→ What is asked
Make an exact copy of all the data.

* start Material provided *

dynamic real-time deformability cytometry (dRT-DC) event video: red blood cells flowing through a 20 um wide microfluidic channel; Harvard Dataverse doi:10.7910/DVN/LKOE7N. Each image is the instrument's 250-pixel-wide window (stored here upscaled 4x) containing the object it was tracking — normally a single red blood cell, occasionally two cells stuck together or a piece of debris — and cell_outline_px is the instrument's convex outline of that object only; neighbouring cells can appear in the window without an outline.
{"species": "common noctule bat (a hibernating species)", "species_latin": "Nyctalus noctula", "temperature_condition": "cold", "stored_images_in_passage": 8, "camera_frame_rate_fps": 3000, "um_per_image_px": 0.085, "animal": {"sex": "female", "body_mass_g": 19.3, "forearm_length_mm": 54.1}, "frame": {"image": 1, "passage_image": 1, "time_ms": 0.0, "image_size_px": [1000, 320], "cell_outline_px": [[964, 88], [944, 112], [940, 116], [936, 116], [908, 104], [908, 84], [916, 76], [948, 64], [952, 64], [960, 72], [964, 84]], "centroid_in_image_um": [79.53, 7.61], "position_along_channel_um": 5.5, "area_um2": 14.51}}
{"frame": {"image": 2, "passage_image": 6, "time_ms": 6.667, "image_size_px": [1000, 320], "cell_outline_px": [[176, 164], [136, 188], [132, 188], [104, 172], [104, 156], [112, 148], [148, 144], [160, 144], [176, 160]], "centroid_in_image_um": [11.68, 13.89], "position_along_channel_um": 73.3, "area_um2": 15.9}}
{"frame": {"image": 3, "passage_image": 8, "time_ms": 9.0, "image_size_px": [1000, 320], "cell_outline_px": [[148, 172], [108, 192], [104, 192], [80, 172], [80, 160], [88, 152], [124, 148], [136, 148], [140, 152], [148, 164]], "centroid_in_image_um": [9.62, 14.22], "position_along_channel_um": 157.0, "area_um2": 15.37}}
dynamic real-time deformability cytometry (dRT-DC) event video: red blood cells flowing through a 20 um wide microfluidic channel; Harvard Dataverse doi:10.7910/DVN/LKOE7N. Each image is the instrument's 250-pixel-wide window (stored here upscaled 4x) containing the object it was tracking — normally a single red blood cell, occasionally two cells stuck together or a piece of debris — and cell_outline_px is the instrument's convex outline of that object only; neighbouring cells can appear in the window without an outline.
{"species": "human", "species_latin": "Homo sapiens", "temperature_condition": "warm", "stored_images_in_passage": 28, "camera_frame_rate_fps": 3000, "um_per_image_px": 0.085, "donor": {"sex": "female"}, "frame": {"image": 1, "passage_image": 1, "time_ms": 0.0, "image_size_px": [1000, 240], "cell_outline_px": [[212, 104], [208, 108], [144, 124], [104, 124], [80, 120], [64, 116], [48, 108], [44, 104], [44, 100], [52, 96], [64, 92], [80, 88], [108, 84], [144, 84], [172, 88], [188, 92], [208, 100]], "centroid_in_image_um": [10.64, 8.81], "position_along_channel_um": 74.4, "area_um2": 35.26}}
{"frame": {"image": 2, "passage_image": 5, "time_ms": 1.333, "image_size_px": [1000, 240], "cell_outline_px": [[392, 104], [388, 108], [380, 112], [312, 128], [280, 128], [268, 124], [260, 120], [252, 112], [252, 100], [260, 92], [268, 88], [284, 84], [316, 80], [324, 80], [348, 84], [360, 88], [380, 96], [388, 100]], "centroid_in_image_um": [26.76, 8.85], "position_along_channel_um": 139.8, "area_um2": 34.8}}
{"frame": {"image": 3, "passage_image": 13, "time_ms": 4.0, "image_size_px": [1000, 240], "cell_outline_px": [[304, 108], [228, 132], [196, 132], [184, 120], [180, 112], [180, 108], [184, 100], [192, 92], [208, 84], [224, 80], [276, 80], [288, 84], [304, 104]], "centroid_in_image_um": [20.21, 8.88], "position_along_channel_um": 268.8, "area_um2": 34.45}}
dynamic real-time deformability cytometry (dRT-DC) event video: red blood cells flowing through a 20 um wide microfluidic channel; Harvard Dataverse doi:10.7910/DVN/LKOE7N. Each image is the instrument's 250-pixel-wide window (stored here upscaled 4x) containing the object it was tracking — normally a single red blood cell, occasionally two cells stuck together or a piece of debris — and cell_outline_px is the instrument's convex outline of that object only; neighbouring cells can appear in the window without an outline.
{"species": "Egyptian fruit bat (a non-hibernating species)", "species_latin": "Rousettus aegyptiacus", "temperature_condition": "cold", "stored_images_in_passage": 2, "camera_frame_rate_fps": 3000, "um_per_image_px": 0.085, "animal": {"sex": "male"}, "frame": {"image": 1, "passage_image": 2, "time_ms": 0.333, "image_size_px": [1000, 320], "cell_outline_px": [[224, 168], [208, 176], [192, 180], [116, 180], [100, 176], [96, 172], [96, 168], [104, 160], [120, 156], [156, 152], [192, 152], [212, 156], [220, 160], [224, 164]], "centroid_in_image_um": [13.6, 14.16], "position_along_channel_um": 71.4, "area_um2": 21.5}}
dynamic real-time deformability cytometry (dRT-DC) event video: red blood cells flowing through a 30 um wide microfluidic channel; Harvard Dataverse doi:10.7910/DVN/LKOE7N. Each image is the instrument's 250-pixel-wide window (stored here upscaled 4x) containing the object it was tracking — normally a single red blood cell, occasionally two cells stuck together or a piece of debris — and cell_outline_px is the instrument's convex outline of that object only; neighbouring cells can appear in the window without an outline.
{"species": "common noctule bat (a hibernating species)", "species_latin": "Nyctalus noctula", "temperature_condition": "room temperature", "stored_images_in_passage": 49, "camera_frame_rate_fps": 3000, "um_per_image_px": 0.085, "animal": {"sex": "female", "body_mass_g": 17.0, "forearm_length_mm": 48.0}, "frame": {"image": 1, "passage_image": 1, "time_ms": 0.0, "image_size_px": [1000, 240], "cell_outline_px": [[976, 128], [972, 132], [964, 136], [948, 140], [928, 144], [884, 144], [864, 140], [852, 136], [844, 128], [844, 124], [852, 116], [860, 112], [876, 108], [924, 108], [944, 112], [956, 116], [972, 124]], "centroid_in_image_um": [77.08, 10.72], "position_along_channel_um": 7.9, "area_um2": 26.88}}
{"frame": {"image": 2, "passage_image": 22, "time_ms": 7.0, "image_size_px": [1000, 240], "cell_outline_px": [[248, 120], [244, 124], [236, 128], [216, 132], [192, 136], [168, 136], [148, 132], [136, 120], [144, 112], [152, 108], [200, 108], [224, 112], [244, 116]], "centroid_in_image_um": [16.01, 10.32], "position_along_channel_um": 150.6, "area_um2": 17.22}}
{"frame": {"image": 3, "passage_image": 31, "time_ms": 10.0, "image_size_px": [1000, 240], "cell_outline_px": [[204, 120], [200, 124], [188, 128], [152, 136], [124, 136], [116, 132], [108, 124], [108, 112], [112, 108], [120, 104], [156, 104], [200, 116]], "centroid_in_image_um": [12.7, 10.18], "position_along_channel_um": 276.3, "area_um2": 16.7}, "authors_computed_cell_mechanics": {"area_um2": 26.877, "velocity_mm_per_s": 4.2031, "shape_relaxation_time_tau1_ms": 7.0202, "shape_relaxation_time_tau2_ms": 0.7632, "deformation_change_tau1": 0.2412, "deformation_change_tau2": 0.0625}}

* end Material provided *

→ Written solution
dynamic real-time deformability cytometry (dRT-DC) event video: red blood cells flowing through a 20 um wide microfluidic channel; Harvard Dataverse doi:10.7910/DVN/LKOE7N. Each image is the instrument's 250-pixel-wide window (stored here upscaled 4x) containing the object it was tracking — normally a single red blood cell, occasionally two cells stuck together or a piece of debris — and cell_outline_px is the instrument's convex outline of that object only; neighbouring cells can appear in the window without an outline.
{"species": "common noctule bat (a hibernating species)", "species_latin": "Nyctalus noctula", "temperature_condition": "cold", "stored_images_in_passage": 8, "camera_frame_rate_fps": 3000, "um_per_image_px": 0.085, "animal": {"sex": "female", "body_mass_g": 19.3, "forearm_length_mm": 54.1}, "frame": {"image": 1, "passage_image": 1, "time_ms": 0.0, "image_size_px": [1000, 320], "cell_outline_px": [[964, 88], [944, 112], [940, 116], [936, 116], [908, 104], [908, 84], [916, 76], [948, 64], [952, 64], [960, 72], [964, 84]], "centroid_in_image_um": [79.53, 7.61], "position_along_channel_um": 5.5, "area_um2": 14.51}}
{"frame": {"image": 2, "passage_image": 6, "time_ms": 6.667, "image_size_px": [1000, 320], "cell_outline_px": [[176, 164], [136, 188], [132, 188], [104, 172], [104, 156], [112, 148], [148, 144], [160, 144], [176, 160]], "centroid_in_image_um": [11.68, 13.89], "position_along_channel_um": 73.3, "area_um2": 15.9}}
{"frame": {"image": 3, "passage_image": 8, "time_ms": 9.0, "image_size_px": [1000, 320], "cell_outline_px": [[148, 172], [108, 192], [104, 192], [80, 172], [80, 160], [88, 152], [124, 148], [136, 148], [140, 152], [148, 164]], "centroid_in_image_um": [9.62, 14.22], "position_along_channel_um": 157.0, "area_um2": 15.37}}
dynamic real-time deformability cytometry (dRT-DC) event video: red blood cells flowing through a 20 um wide microfluidic channel; Harvard Dataverse doi:10.7910/DVN/LKOE7N. Each image is the instrument's 250-pixel-wide window (stored here upscaled 4x) containing the object it was tracking — normally a single red blood cell, occasionally two cells stuck together or a piece of debris — and cell_outline_px is the instrument's convex outline of that object only; neighbouring cells can appear in the window without an outline.
{"species": "human", "species_latin": "Homo sapiens", "temperature_condition": "warm", "stored_images_in_passage": 28, "camera_frame_rate_fps": 3000, "um_per_image_px": 0.085, "donor": {"sex": "female"}, "frame": {"image": 1, "passage_image": 1, "time_ms": 0.0, "image_size_px": [1000, 240], "cell_outline_px": [[212, 104], [208, 108], [144, 124], [104, 124], [80, 120], [64, 116], [48, 108], [44, 104], [44, 100], [52, 96], [64, 92], [80, 88], [108, 84], [144, 84], [172, 88], [188, 92], [208, 100]], "centroid_in_image_um": [10.64, 8.81], "position_along_channel_um": 74.4, "area_um2": 35.26}}
{"frame": {"image": 2, "passage_image": 5, "time_ms": 1.333, "image_size_px": [1000, 240], "cell_outline_px": [[392, 104], [388, 108], [380, 112], [312, 128], [280, 128], [268, 124], [260, 120], [252, 112], [252, 100], [260, 92], [268, 88], [284, 84], [316, 80], [324, 80], [348, 84], [360, 88], [380, 96], [388, 100]], "centroid_in_image_um": [26.76, 8.85], "position_along_channel_um": 139.8, "area_um2": 34.8}}
{"frame": {"image": 3, "passage_image": 13, "time_ms": 4.0, "image_size_px": [1000, 240], "cell_outline_px": [[304, 108], [228, 132], [196, 132], [184, 120], [180, 112], [180, 108], [184, 100], [192, 92], [208, 84], [224, 80], [276, 80], [288, 84], [304, 104]], "centroid_in_image_um": [20.21, 8.88], "position_along_channel_um": 268.8, "area_um2": 34.45}}
dynamic real-time deformability cytometry (dRT-DC) event video: red blood cells flowing through a 20 um wide microfluidic channel; Harvard Dataverse doi:10.7910/DVN/LKOE7N. Each image is the instrument's 250-pixel-wide window (stored here upscaled 4x) containing the object it was tracking — normally a single red blood cell, occasionally two cells stuck together or a piece of debris — and cell_outline_px is the instrument's convex outline of that object only; neighbouring cells can appear in the window without an outline.
{"species": "Egyptian fruit bat (a non-hibernating species)", "species_latin": "Rousettus aegyptiacus", "temperature_condition": "cold", "stored_images_in_passage": 2, "camera_frame_rate_fps": 3000, "um_per_image_px": 0.085, "animal": {"sex": "male"}, "frame": {"image": 1, "passage_image": 2, "time_ms": 0.333, "image_size_px": [1000, 320], "cell_outline_px": [[224, 168], [208, 176], [192, 180], [116, 180], [100, 176], [96, 172], [96, 168], [104, 160], [120, 156], [156, 152], [192, 152], [212, 156], [220, 160], [224, 164]], "centroid_in_image_um": [13.6, 14.16], "position_along_channel_um": 71.4, "area_um2": 21.5}}
dynamic real-time deformability cytometry (dRT-DC) event video: red blood cells flowing through a 30 um wide microfluidic channel; Harvard Dataverse doi:10.7910/DVN/LKOE7N. Each image is the instrument's 250-pixel-wide window (stored here upscaled 4x) containing the object it was tracking — normally a single red blood cell, occasionally two cells stuck together or a piece of debris — and cell_outline_px is the instrument's convex outline of that object only; neighbouring cells can appear in the window without an outline.
{"species": "common noctule bat (a hibernating species)", "species_latin": "Nyctalus noctula", "temperature_condition": "room temperature", "stored_images_in_passage": 49, "camera_frame_rate_fps": 3000, "um_per_image_px": 0.085, "animal": {"sex": "female", "body_mass_g": 17.0, "forearm_length_mm": 48.0}, "frame": {"image": 1, "passage_image": 1, "time_ms": 0.0, "image_size_px": [1000, 240], "cell_outline_px": [[976, 128], [972, 132], [964, 136], [948, 140], [928, 144], [884, 144], [864, 140], [852, 136], [844, 128], [844, 124], [852, 116], [860, 112], [876, 108], [924, 108], [944, 112], [956, 116], [972, 124]], "centroid_in_image_um": [77.08, 10.72], "position_along_channel_um": 7.9, "area_um2": 26.88}}
{"frame": {"image": 2, "passage_image": 22, "time_ms": 7.0, "image_size_px": [1000, 240], "cell_outline_px": [[248, 120], [244, 124], [236, 128], [216, 132], [192, 136], [168, 136], [148, 132], [136, 120], [144, 112], [152, 108], [200, 108], [224, 112], [244, 116]], "centroid_in_image_um": [16.01, 10.32], "position_along_channel_um": 150.6, "area_um2": 17.22}}
{"frame": {"image": 3, "passage_image": 31, "time_ms": 10.0, "image_size_px": [1000, 240], "cell_outline_px": [[204, 120], [200, 124], [188, 128], [152, 136], [124, 136], [116, 132], [108, 124], [108, 112], [112, 108], [120, 104], [156, 104], [200, 116]], "centroid_in_image_um": [12.7, 10.18], "position_along_channel_um": 276.3, "area_um2": 16.7}, "authors_computed_cell_mechanics": {"area_um2": 26.877, "velocity_mm_per_s": 4.2031, "shape_relaxation_time_tau1_ms": 7.0202, "shape_relaxation_time_tau2_ms": 0.7632, "deformation_change_tau1": 0.2412, "deformation_change_tau2": 0.0625}}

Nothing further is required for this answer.